The nature of Tiger Woods’s many severe injuries both preceding and resulting from his life-altering car crash created a dichotomy that few other golfers confront. Most greats are allowed to fade quietly, serving as a sort of golf patriarch while also still competing and occasionally reaching back to younger days to pop for 72 holes. Because of Tiger’s drastic physical limitations, his present and future have been framed as either golf competitor or golf ambassador. We learned this week that it can still be both, at least for a little longer.

Woods did not want to engage in the ceremonial golfer hypotheticals before the Genesis, delivering a powerful articulation why. But after last year’s showings, it was reasonable to consider he may have started to shade into the ambassador role. The comeback was audacious and his efforts to make the cut at the Masters were powerful. But it did not look pleasant or especially good over 72 holes. It was fair to wonder about his future as a high-level, competitive golfer.

This is an exercise we’ve been engaged in for the better part of a decade. In 2017, after his team announced another back surgery that would keep him out of all four majors for the second straight year and was performed for “quality of life” and not golf, I wrote: There aren’t teary-eyed retirement press conferences in golf. It’s rare to just completely stop playing any competitive events. There’s no Elway “I can’t do it any more” or Favre-ian back-and-forth declarations because you never really have to provide that kind of full-stop moment to the masses. That clarity may often never come to the player himself, either.” We thought we were robbed of those “still life” years, when an all-time great can still reach back and do something at the highest level of the sport. That 2017 surgery, in the moment, felt like the end, a full stop, not by his own choosing. We know what’s happened since.

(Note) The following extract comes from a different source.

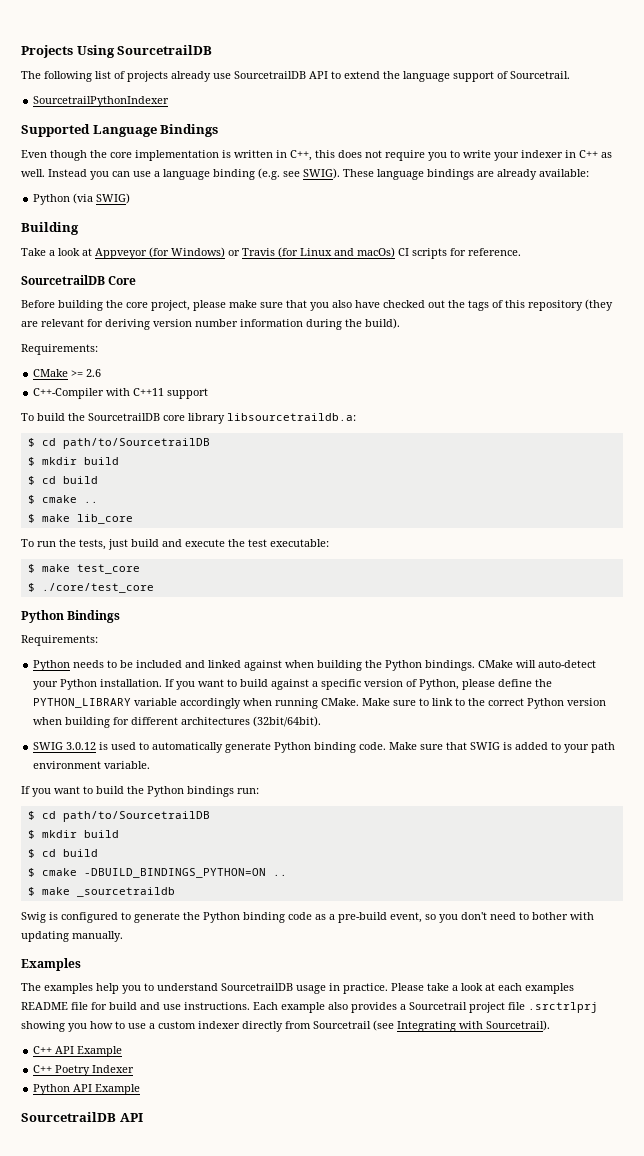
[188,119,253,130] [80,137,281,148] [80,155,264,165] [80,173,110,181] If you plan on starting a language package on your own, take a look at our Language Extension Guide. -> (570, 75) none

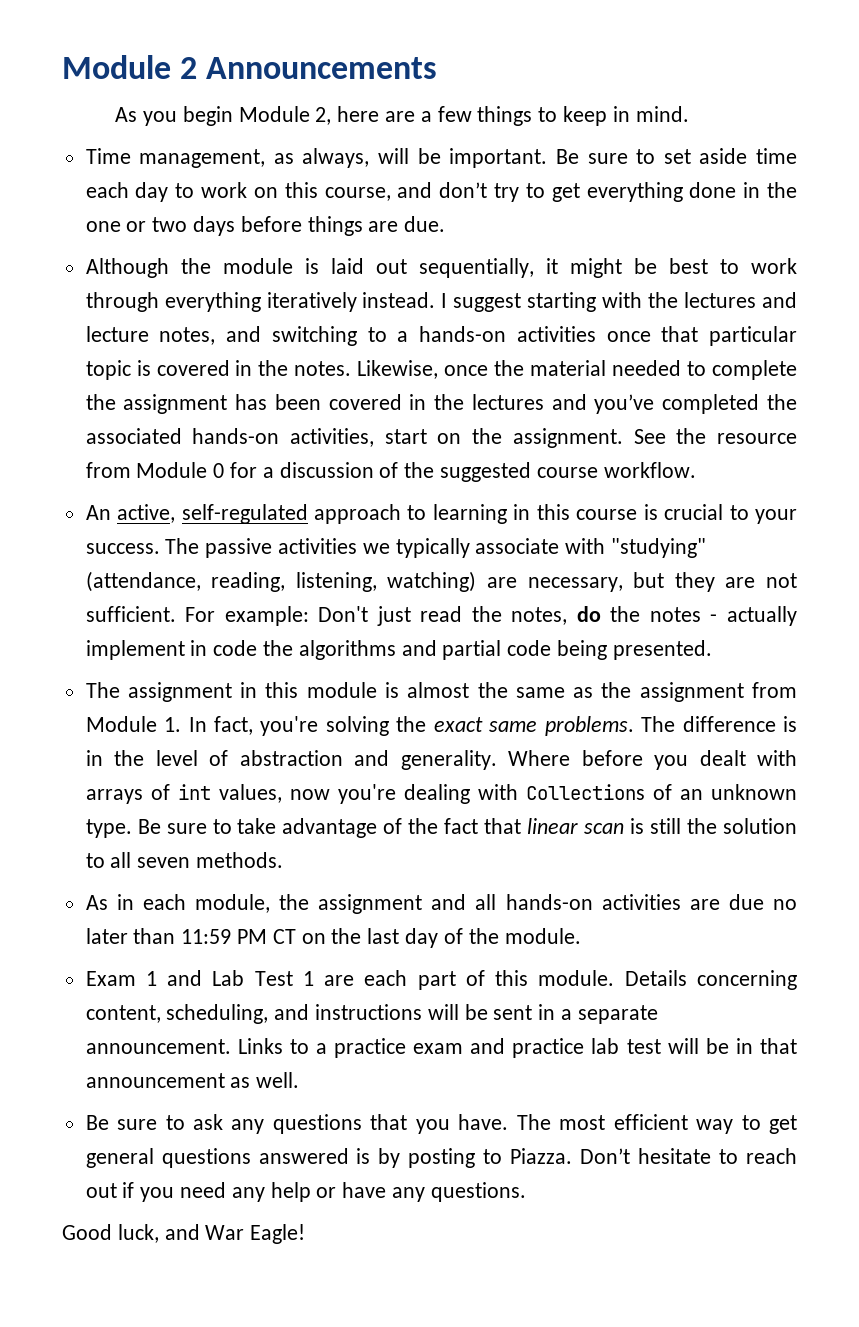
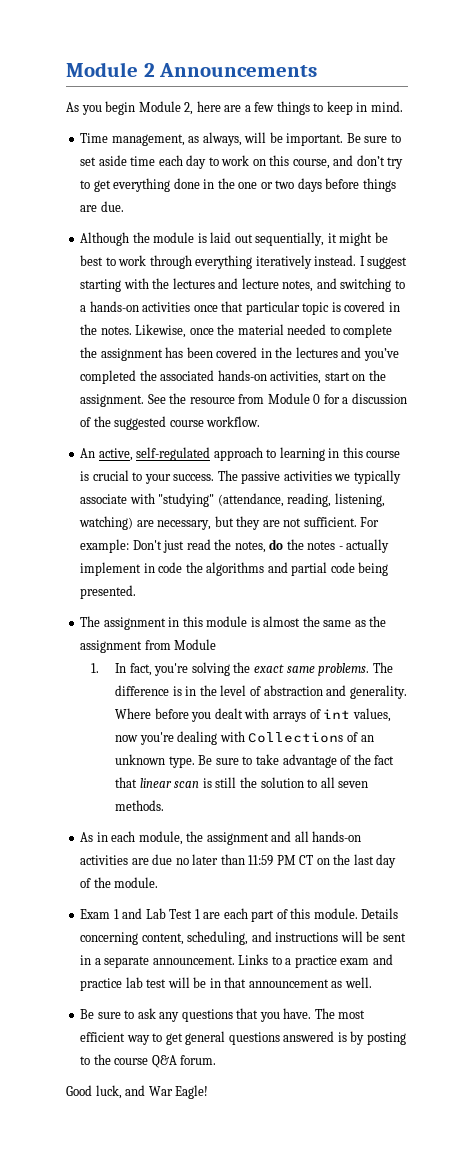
(157, 724) none -> (217, 644) //
[510,1148,798,1164] [85,1182,526,1202] Piazza. Don’t hesitate to reach out if you need any help or have any questions. -> [93,1054,217,1068] the course Q&A forum.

Tiger cited that Elway press conference this week when he rejected the ambassador or ceremonial hypothetical. But he is there this week as an ambassador for his own foundation, the PGA Tour, its fans, and the game. He seems to be embracing that more — the balance between competition and what his presence means to people. On Saturday, he went out of his way to meet and acknowledge a young fan after his caddie had pointed out her sign noting her recent heart transplant. This happened during the tournament — needless to say, the scarily intense Tiger might not engage with fans like this in the middle of a round in earlier, peak years. He then high-fived fans on his way to the next tee. He did the same on Thursday night, high-fiving fans walking back up to the clubhouse after an incredible hour that looked like he was just out there with friends putting on a show, not trying to beat them in a competitive tournament. He now better embraces what his presence can do for others and the game (That’s also why the tampon joke received the coverage it did. It was not the worst crime and he did not need to be raked over the coals for it, but it was misogynistic. It’s okay that different people had different reactions to it.)

Perhaps more surprising than seeing Tiger interact with the crowd during competition was his actual performance in that competition. Only Denny McCarthy and Jon Rahm posted better scores in the third round than his Saturday 67. Tiger saving his best for the weekend was a new development compared to last year’s slogs. It got pretty grind-y on Sunday, but his golf was remarkably competitive — from the power and speed off the tee, to the distance control with his irons from a guy that gets almost no reps anymore. He told Dan Rapaport he thinks about the leg less during rounds, and Joe LaCava said it’s become much less of a discussion point. “That’s what’s more surprising than anything else—the golf has been nice,” he told Rapaport. “But the fact that he’s holding up, looking healthy, and not tiring at the end of rounds is a good sign.” Tiger did not actually contend and we tend to get detached from reality in the moments reacting to a couple birdies. But this week felt like the first time since the crash that he showed us he can be a competitive player for a 72-hole tournament, not just a participant and ambassador host.